Nearly One-Third of Credit-Card Owners Hold High Balances

by Dennis Jacobe, Chief Economist

Six in 10 credit-card owners pay off their credit cards monthly

PRINCETON, NJ -- Forty-three percent of American credit-card holders say they always pay off the full balance on their cards each month and another 17% say they usually pay their full balances each month. On the other hand, 25% acknowledge that they usually leave a balance and 12% say they usually pay only the minimum amount due each month (1% pay less than the minimum).

Consumer Credit-Card Use

Last Friday, the Federal Reserve Board reported that total consumer credit rose $8.9 billion in April and reached a total of $2.56 trillion. While total consumer borrowing increased at a 4.2% annual rate in April, this was down from March's 6.2% rate. April's revolving debt, including credit cards, showed the smallest increase since May 2005, as it grew by only $300 million.

Even as the Fed reported that consumers used their credit cards less during April, Gallup's April survey of consumer credit-card use showed the percentage of consumers saying they usually leave a balance or make the minimum payment on their credit cards has declined over the past several years. In April 2001, 41% of credit-card owners said they usually left a credit-card balance at the end of the month, or made the minimum monthly payment or less. This percentage increased to a high of 45% in April 2004 before declining to 40% in 2006 and to 38% in 2008.

Consumers' Card Balances

Gallup's survey of credit-card use also shows that American credit-card holders have about four credit cards on average. Many Americans also maintain fairly high credit-card balances. Overall, credit-card holders reported an average balance of $3,848 in April 2008 (though the median, or middle value, is just $200). More importantly, 30% say they have a balance of more than $2,000, with 19% reporting a balance of more than $5,000 and 9% more than $10,000.
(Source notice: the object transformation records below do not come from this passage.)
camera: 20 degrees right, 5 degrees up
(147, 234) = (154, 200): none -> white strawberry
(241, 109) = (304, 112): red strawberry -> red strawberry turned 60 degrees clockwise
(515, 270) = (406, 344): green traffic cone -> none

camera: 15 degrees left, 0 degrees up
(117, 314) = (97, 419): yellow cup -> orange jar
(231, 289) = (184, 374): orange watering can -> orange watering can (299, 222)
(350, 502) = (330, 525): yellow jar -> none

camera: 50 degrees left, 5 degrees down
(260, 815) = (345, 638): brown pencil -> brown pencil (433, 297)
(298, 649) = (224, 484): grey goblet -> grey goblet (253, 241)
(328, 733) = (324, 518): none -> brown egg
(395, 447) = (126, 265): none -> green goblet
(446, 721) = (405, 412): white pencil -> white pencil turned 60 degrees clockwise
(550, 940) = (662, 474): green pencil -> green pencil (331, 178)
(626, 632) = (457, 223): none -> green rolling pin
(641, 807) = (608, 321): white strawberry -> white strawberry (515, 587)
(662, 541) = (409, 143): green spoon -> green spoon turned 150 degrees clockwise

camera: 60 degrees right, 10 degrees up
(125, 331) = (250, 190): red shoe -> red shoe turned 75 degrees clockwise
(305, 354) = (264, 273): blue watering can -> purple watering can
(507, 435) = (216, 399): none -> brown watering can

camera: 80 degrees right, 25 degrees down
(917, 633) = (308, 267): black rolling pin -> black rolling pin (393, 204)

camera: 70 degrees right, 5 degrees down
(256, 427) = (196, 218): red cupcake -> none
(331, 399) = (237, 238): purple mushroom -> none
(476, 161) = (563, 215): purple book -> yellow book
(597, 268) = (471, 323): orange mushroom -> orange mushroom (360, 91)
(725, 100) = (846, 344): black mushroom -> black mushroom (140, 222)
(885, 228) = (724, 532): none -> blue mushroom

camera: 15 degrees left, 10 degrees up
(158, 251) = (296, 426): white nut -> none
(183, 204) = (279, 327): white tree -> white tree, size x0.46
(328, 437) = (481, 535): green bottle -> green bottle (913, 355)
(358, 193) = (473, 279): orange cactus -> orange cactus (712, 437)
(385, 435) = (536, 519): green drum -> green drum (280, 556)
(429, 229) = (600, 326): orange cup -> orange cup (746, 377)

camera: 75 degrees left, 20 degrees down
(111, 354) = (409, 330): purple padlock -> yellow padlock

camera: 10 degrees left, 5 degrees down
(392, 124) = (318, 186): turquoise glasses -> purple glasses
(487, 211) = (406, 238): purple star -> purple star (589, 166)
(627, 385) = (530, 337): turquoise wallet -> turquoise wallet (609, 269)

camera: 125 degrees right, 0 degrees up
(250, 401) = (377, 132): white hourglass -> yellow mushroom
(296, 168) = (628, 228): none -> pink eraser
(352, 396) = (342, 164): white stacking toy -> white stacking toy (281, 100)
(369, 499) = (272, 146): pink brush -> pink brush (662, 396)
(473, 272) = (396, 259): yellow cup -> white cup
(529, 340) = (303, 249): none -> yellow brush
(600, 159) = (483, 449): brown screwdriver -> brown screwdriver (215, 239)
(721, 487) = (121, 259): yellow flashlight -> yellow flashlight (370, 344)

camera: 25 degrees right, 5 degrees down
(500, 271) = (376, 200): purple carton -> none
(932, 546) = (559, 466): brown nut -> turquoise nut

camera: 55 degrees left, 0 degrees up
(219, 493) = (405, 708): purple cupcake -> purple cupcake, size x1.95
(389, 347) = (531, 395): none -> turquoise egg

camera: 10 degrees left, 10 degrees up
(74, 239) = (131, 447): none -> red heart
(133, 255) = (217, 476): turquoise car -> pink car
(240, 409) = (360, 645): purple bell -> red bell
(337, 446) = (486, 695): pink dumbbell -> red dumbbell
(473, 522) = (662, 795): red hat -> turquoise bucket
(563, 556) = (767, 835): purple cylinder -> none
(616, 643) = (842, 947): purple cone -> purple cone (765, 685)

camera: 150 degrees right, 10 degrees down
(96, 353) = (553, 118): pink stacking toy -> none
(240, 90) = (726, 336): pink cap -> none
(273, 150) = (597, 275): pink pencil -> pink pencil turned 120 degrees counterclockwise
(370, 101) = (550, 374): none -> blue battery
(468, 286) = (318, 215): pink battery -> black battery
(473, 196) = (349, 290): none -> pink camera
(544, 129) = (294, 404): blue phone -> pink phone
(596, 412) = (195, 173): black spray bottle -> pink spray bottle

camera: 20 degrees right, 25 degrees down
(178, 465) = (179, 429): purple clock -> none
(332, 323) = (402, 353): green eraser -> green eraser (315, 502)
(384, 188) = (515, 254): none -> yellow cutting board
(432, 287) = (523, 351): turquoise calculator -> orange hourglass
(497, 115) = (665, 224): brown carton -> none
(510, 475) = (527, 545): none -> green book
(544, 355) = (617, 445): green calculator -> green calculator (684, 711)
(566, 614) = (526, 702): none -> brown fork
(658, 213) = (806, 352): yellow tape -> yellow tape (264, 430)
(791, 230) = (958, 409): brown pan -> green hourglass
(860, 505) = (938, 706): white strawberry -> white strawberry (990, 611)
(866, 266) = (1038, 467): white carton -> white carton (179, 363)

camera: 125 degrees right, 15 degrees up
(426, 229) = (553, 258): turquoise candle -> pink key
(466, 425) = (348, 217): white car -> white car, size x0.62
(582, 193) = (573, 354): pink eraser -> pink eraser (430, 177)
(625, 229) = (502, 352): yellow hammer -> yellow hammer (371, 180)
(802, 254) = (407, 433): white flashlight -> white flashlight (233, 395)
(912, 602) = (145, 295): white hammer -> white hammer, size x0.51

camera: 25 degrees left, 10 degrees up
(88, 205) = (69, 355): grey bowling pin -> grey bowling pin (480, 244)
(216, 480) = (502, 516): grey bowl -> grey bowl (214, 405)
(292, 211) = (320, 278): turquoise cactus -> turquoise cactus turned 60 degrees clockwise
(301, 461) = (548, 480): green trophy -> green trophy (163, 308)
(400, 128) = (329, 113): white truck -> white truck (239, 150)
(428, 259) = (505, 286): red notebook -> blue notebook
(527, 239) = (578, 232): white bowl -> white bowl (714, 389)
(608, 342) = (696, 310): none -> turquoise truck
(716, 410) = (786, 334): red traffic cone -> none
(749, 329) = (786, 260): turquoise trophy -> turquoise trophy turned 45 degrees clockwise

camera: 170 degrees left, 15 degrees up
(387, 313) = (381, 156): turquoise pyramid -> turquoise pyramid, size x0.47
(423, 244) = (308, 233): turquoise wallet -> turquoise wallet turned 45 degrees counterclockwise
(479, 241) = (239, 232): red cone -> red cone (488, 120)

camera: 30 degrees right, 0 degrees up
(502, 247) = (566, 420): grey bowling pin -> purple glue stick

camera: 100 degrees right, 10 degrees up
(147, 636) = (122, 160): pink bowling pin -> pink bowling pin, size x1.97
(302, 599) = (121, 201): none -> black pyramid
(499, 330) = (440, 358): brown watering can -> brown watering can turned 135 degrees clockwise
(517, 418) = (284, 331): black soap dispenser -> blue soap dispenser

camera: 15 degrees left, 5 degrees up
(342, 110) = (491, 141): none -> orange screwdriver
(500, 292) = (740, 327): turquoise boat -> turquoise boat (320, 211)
A reduction in credit use tends to have the negative effect of reducing consumer spending and that, in turn, tends to slow economic growth. On the other hand, when consumers are facing as many financial challenges as they are today, reduced credit-card use provides some reassurance that consumers are making the spending adjustments they need to make and will be able to continue paying their credit-card bills in the months ahead.

Of much greater concern is another report the Fed released late last week, showing that during the first quarter of this year, household net worth decreased by the most it has fallen at any time in more than five years. The Fed's Flow of Funds Report also showed that real estate-related assets dropped by the most since records began in 1952. Assuming consumer wealth has an impact on how consumers feel about taking on additional debt as well as doing additional spending, the first quarter drop in household net worth suggests that credit-card use may decline further as 2008 unfolds.

Survey Methods

Results are based on telephone interviews with 1,021 national adults, aged 18 and older, conducted April 6-9, 2008. For results based on the total sample of national adults, one can say with 95% confidence that the maximum margin of sampling error is ±3 percentage points.

For results based on the sample of 834 credit-card owners, the maximum margin of sampling error is ±4 percentage points.

Interviews are conducted with respondents on land-line telephones (for respondents with a land-line telephone) and cellular phones (for respondents who are cell-phone only).

In addition to sampling error, question wording and practical difficulties in conducting surveys can introduce error or bias into the findings of public opinion polls.